> TASK INSTRUCTIONS
What lines below include the word "personnelles"? Copy each one.

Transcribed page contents
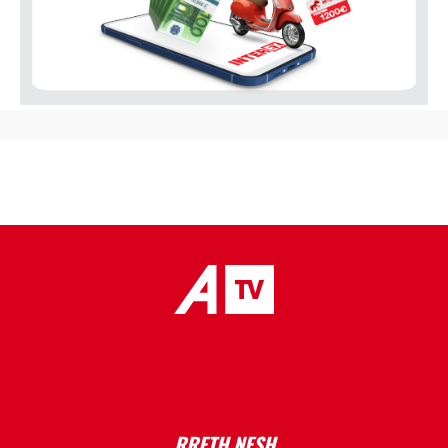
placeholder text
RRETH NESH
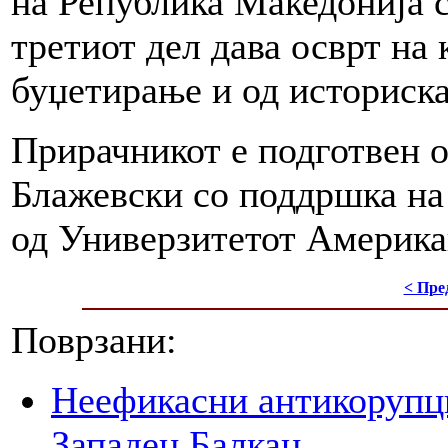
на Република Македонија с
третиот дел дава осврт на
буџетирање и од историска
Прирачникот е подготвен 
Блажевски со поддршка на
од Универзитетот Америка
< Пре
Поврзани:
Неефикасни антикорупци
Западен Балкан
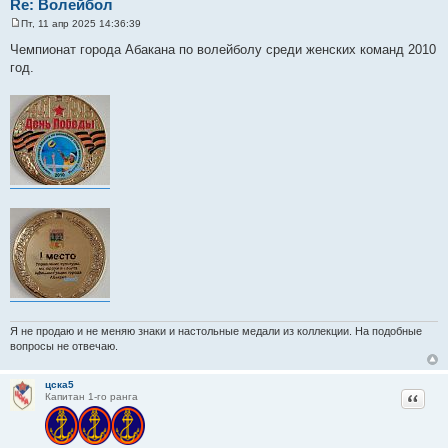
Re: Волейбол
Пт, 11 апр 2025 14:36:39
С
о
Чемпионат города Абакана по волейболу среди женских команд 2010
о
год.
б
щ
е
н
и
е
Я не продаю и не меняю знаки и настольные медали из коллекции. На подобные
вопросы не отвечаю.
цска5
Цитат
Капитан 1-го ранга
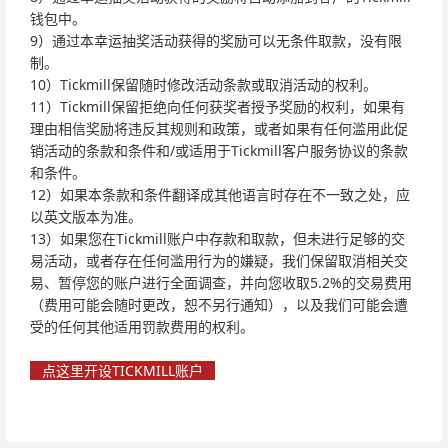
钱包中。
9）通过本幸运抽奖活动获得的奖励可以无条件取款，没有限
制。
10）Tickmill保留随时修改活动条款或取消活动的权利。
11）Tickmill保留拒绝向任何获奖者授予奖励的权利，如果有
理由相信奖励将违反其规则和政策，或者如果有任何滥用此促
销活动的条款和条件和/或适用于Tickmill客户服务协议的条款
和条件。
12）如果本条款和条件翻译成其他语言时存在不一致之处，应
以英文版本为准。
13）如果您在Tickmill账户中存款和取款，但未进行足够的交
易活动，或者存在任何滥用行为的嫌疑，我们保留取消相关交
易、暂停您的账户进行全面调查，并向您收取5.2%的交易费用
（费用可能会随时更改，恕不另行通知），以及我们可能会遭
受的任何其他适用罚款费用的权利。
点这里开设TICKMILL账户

* * *

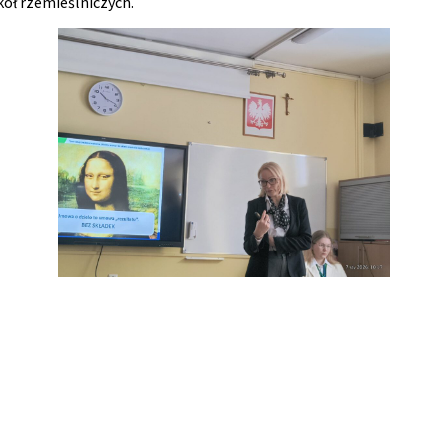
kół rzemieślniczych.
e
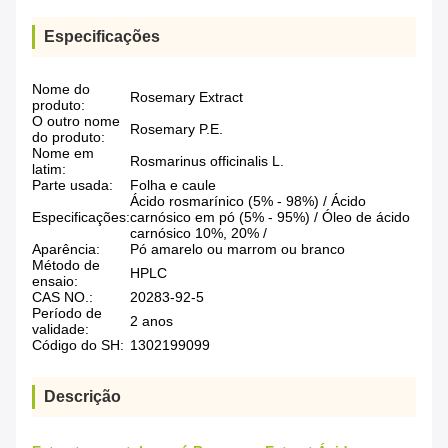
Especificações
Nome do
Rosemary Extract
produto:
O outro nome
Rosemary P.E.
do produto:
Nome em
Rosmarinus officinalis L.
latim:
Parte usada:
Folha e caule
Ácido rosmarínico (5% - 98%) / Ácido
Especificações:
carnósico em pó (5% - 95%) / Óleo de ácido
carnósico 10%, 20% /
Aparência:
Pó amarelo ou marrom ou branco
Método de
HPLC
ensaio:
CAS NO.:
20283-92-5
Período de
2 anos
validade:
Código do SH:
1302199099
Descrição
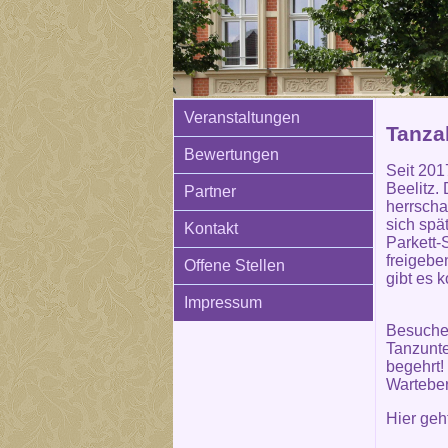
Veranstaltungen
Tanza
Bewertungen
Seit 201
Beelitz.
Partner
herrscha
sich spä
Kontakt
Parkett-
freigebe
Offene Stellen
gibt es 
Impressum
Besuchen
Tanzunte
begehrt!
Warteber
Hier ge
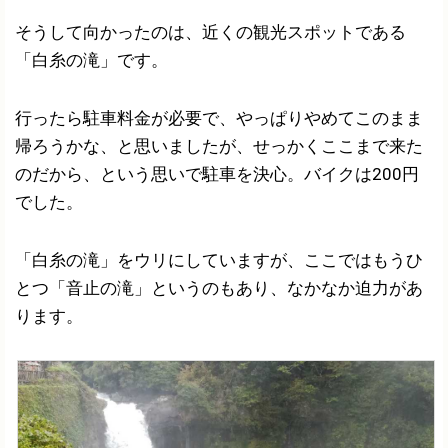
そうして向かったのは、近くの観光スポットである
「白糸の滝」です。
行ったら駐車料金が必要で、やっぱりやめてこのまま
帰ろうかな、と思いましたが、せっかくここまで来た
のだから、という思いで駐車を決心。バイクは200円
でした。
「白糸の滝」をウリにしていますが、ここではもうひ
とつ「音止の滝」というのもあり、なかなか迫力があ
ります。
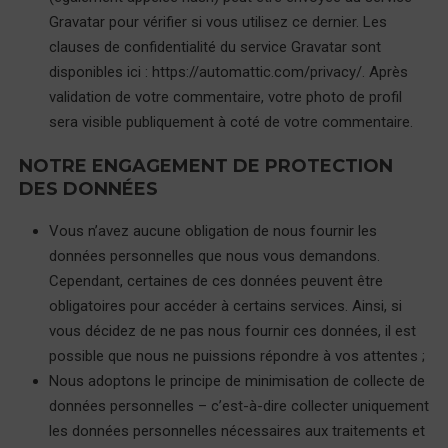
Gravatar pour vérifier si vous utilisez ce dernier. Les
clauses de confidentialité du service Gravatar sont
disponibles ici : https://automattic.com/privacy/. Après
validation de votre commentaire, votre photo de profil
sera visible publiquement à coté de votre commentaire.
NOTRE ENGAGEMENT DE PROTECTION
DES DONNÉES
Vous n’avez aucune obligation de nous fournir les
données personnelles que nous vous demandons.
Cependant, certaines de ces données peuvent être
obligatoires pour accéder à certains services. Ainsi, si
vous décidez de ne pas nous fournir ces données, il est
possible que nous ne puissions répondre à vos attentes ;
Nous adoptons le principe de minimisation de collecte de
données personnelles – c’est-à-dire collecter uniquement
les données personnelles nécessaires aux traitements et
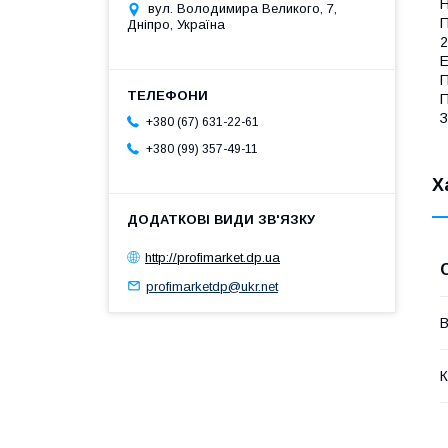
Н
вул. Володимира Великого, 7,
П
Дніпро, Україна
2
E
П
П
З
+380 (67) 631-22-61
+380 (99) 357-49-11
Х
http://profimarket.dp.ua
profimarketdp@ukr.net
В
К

* * *

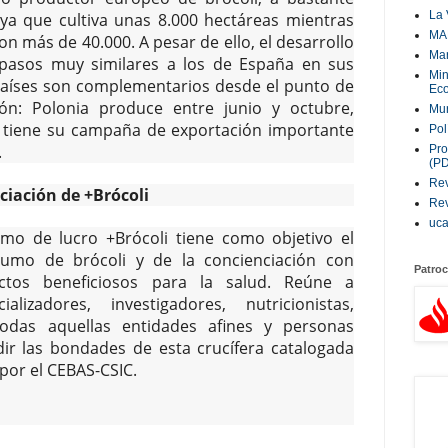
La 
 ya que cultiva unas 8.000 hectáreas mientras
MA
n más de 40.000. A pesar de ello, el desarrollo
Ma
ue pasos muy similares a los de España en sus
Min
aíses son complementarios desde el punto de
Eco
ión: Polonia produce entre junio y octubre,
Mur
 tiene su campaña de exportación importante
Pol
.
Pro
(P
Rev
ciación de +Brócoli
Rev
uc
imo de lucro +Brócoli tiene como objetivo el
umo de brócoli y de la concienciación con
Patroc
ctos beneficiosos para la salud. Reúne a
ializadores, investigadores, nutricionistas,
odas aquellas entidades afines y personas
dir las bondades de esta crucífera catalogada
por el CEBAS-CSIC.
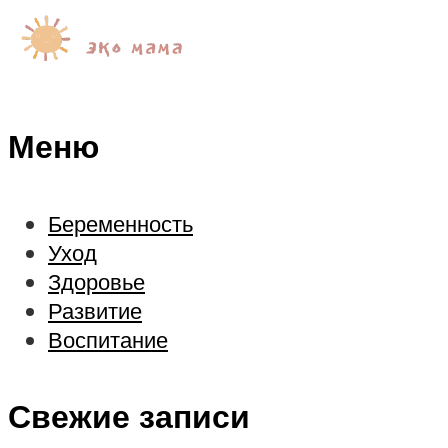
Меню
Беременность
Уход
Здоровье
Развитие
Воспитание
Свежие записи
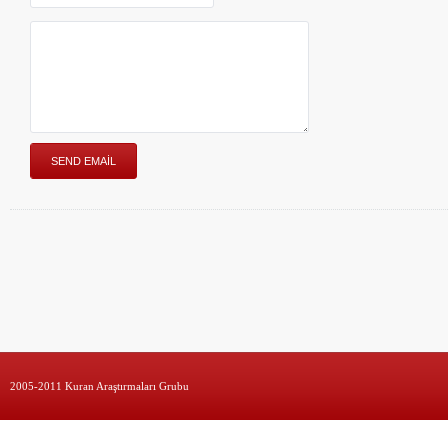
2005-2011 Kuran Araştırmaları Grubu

> COMPLETED EXERCISE
données personnelles que nous vous demandons.
données personnelles – c’est-à-dire collecter uniquement
les données personnelles nécessaires aux traitements et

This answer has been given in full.